At the same time Redfin filed to go public in late June, the Seattle-based online brokerage announced it was testing Redfin Now, a service in which Redfin buys homes directly from sellers and resells them to buyers.
“Customers who sell through Redfin Now will typically get less money for their home than they would listing their home with a real estate agent, but get that money faster with less risk and fuss,” the filing said.
Founded in 2004, Redfin said its revenue grew 44 percent year over year to $59.9 million in the first quarter of 2017, and posted a net loss of $28 million, against a net loss of $24.4 million in the year ago period. Last year, the company saw revenue grow by 43 percent to $267 million and its net loss decrease to $22.5 million from $30.2 million in 2015.
Redfin claims that is pairs “our own agents with our own technology to create a service that is faster, better, and costs less. We meet customers through our listings-search website and mobile application, reducing the marketing costs that can keep fees high.”
Adding: “Our goal is to build the first large-scale brokerage that stands apart in consumers’ minds for delivering a unique and consistent customer experience, where the value is in our brokerage and its technologies, not just a personal relationship with one agent.”

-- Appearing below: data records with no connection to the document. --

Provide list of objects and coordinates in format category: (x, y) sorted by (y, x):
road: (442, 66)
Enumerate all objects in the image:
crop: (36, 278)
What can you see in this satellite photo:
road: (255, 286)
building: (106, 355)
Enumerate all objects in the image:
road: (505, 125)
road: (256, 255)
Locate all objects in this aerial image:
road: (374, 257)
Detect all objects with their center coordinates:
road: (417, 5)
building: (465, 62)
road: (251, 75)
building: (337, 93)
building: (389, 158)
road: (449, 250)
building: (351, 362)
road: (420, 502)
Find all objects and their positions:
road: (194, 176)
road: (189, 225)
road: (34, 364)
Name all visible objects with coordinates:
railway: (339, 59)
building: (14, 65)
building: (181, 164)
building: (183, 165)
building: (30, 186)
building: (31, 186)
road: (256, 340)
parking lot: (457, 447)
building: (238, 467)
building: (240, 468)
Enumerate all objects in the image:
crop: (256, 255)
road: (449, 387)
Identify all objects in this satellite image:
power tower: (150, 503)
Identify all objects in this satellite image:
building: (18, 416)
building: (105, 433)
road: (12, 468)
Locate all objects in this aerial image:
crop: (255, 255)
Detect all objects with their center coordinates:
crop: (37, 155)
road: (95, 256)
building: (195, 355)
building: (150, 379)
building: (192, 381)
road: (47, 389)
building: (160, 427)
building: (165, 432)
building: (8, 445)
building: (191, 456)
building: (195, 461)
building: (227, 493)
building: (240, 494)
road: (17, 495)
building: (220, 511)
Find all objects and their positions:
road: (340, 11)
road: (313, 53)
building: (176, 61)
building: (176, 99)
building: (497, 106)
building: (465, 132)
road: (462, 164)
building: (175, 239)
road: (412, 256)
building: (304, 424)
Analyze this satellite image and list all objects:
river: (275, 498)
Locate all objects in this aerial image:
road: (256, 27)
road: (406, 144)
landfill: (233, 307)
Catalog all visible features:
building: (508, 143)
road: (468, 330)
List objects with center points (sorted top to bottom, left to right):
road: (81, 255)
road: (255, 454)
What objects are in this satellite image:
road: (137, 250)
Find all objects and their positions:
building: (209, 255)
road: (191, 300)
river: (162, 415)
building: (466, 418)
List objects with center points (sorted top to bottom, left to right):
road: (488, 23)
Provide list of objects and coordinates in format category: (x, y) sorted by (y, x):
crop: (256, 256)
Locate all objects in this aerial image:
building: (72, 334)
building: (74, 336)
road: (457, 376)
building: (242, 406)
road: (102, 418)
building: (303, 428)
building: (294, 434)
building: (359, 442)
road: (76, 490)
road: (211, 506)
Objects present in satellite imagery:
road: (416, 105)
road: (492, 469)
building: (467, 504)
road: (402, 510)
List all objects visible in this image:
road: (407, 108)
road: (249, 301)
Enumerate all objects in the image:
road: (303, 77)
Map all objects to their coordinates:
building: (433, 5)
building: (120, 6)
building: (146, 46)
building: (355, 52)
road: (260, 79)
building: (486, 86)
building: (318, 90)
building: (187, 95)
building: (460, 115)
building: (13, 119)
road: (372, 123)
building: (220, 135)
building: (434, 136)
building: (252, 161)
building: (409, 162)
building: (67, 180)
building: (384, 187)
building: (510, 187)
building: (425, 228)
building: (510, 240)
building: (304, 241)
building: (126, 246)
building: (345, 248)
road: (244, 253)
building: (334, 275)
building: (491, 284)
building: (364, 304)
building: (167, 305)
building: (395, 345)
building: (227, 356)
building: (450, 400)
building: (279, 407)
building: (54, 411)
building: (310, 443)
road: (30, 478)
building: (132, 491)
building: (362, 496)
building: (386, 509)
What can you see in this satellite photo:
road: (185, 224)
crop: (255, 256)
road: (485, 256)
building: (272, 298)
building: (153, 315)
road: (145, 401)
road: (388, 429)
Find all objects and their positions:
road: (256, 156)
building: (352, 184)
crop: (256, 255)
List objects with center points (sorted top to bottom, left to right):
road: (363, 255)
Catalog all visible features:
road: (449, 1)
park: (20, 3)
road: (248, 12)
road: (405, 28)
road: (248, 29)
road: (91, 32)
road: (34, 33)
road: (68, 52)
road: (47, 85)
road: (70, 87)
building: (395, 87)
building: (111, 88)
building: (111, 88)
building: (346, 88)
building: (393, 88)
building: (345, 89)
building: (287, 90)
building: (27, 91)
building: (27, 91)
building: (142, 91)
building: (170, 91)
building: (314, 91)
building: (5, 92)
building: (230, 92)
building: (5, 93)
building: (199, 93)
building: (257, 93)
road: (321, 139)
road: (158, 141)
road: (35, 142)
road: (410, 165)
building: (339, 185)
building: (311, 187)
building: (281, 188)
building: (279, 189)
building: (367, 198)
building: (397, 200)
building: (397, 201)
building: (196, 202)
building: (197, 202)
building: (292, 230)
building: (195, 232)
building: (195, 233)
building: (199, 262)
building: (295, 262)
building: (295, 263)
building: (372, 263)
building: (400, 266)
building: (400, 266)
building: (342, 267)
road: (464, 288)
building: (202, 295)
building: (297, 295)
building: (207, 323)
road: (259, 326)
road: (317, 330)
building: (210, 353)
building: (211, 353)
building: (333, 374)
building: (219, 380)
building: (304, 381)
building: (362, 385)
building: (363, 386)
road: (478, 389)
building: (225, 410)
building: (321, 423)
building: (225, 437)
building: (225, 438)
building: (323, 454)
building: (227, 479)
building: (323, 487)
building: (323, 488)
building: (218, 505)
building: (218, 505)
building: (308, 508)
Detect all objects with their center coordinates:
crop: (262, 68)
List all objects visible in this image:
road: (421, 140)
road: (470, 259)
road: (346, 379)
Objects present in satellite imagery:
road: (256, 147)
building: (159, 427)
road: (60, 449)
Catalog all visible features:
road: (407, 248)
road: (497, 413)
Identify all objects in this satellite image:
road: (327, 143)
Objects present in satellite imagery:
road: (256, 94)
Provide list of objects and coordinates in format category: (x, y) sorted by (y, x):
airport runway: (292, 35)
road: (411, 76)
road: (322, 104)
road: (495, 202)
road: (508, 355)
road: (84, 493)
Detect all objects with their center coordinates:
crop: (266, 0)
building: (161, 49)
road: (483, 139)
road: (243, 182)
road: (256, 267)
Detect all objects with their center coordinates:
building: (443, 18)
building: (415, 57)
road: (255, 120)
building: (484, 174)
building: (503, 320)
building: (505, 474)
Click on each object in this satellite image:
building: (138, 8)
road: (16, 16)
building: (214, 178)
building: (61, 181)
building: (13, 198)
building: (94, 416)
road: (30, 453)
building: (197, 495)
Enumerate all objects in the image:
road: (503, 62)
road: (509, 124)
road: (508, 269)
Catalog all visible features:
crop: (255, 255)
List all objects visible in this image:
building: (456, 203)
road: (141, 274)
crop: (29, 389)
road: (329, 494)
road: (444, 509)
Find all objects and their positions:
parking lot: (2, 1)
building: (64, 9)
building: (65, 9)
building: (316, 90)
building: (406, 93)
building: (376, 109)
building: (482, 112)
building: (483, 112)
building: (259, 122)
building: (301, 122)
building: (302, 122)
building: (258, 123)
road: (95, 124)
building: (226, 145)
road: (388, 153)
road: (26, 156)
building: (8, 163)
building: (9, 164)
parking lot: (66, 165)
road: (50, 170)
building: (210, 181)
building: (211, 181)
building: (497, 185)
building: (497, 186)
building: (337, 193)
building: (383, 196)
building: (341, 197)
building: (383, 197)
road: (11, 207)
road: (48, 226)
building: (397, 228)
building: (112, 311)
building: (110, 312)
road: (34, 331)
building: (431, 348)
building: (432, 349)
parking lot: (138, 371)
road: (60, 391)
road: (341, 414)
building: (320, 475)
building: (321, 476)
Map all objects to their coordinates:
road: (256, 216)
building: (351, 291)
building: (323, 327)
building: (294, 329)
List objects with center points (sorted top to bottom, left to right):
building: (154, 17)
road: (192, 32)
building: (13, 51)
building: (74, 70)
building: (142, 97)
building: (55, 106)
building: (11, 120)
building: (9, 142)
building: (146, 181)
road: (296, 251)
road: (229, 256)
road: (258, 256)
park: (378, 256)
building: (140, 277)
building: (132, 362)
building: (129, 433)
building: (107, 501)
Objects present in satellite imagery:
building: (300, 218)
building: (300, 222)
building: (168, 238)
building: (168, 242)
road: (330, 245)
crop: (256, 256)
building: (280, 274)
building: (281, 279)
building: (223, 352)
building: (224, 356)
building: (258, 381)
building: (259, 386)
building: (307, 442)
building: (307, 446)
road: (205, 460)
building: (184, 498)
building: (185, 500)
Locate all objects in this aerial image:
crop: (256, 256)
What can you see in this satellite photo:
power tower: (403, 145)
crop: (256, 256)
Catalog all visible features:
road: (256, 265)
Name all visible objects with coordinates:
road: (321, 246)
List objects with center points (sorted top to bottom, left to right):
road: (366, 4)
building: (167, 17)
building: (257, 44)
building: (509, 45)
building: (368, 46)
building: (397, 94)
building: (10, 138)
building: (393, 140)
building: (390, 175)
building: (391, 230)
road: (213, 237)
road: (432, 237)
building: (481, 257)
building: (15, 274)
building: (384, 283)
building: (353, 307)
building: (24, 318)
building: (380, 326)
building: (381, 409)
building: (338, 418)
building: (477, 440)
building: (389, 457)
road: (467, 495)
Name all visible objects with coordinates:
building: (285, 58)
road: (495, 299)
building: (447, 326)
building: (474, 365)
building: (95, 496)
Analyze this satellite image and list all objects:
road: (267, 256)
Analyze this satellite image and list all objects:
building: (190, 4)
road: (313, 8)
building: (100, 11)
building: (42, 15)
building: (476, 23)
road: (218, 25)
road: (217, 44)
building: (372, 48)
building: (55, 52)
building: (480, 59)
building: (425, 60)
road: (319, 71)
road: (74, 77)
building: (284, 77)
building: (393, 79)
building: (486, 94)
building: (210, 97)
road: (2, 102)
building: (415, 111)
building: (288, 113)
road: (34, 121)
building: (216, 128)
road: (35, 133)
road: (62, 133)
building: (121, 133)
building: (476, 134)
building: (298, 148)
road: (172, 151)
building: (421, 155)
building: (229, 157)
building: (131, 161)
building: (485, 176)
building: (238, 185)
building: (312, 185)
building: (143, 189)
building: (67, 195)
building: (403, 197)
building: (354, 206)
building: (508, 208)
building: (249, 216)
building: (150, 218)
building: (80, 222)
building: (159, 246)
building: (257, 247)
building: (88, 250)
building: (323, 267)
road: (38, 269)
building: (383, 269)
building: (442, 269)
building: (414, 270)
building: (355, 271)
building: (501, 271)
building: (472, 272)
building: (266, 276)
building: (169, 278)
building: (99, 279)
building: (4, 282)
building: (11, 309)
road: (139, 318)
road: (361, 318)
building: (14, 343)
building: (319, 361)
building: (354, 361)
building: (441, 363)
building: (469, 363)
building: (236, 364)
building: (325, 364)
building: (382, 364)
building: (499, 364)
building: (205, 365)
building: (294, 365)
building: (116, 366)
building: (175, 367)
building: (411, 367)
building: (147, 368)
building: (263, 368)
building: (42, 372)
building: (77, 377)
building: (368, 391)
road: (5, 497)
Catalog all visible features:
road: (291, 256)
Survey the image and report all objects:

“We use machine learning and artificial intelligence to answer customers’ most important questions about where to live, how much a home is worth, and when to move. We draw on cloud computing to perform computationally intensive comparisons of homes at a scale that would otherwise be cost prohibitive. We use streaming technologies to quickly notify customers about a listing. And we embrace new hardware, such as three-dimensional scanning cameras that let potential homebuyers walk through the property online.”